Application of modified in vitro screening procedure for identifying herbals possessing sulfonylurea-like activity
Introduction
Diabetes mellitus is a serious chronic metabolic disorder characterized by a decrease or cessation of insulin secretion in response to normal physiological stimuli as well as a reduced responsiveness of peripheral tissues to insulin. If untreated, diabetes leads to severe complications such as atherosclerosis, retinopathy, neuropathy, ulceration and gangrene of the extremities. Diabetes has significant impact on the health, quality of life and life expectancy of patients. In 1999, it was the sixth leading mortality cause in the United States (Anderson, 2001).
More than 1200 species of organisms have been used ethnopharmocologically or experimentally to treat symptoms of diabetes mellitus. They represent more than 725 genera in 183 families ranging from marine algae to higher plants. The phylogenetic distance between families is a strong indication of the varied nature of the active constituents and mechanisms of actions. Therefore, the study of traditional remedies for diabetes might yield an excellent return in potential new sources of anti-diabetic drugs (Marles and Farnsworth, 1995).
Traditionally, various in vivo models (e.g. alloxan or streptozotocin-induced diabetic rats) are used as a main tool in studying hypoglycemic herbs. The in vivo models, however, have many drawbacks. The studies take considerable time to complete and often require use of a relatively large number of animals. In vivo research requires a large amount of experimental compound to dose the animals. This is often a very difficult task in the case of active components of herbals because their isolation and purification is frequently a tedious and low-yielding process.
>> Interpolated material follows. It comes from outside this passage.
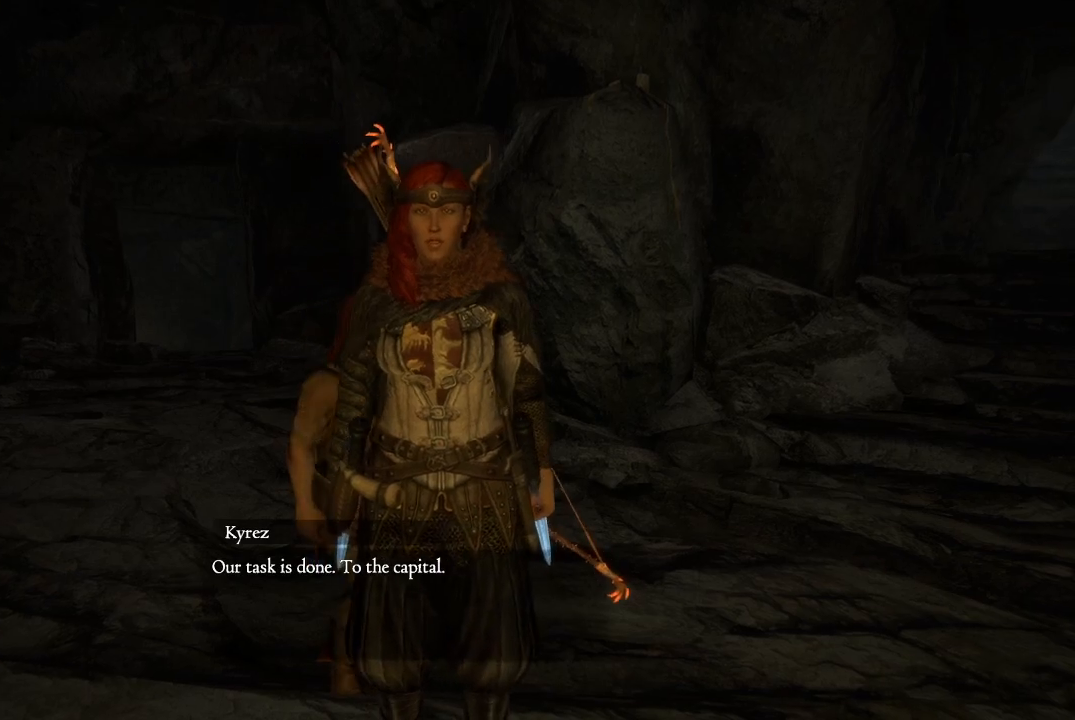
{"buttons": [], "left_stick": "center", "right_stick": "center", "events": [[33, "A", "up"]]}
In addition, the precise mechanism of action of the experimental chemical is difficult to determine from an in vivo experiment since the measured end-point is mediated by multiple complementary mechanisms.
The various in vitro models designed to simulate specific events occurring at the molecular, sub-cellular and cellular levels offer an attractive alternative to in vivo studies. They are especially useful during the initial screening steps when large numbers of compounds are to be tested for selected pharmacological activities. In vitro models usually require very small amounts of experimental compounds and utilize efficient liquid handling automation techniques. Therefore, hundreds of compounds can be screened within a single assay run. Those compounds satisfying the criteria of the in vitro screens, can then be tested in relevant, low-throughput in vivo models. This concept has been successfully applied by pharmaceutical companies to the screening of extensive combinatorial libraries. The same approach was recently advocated for application in herbal research (Gebhardt, 2000).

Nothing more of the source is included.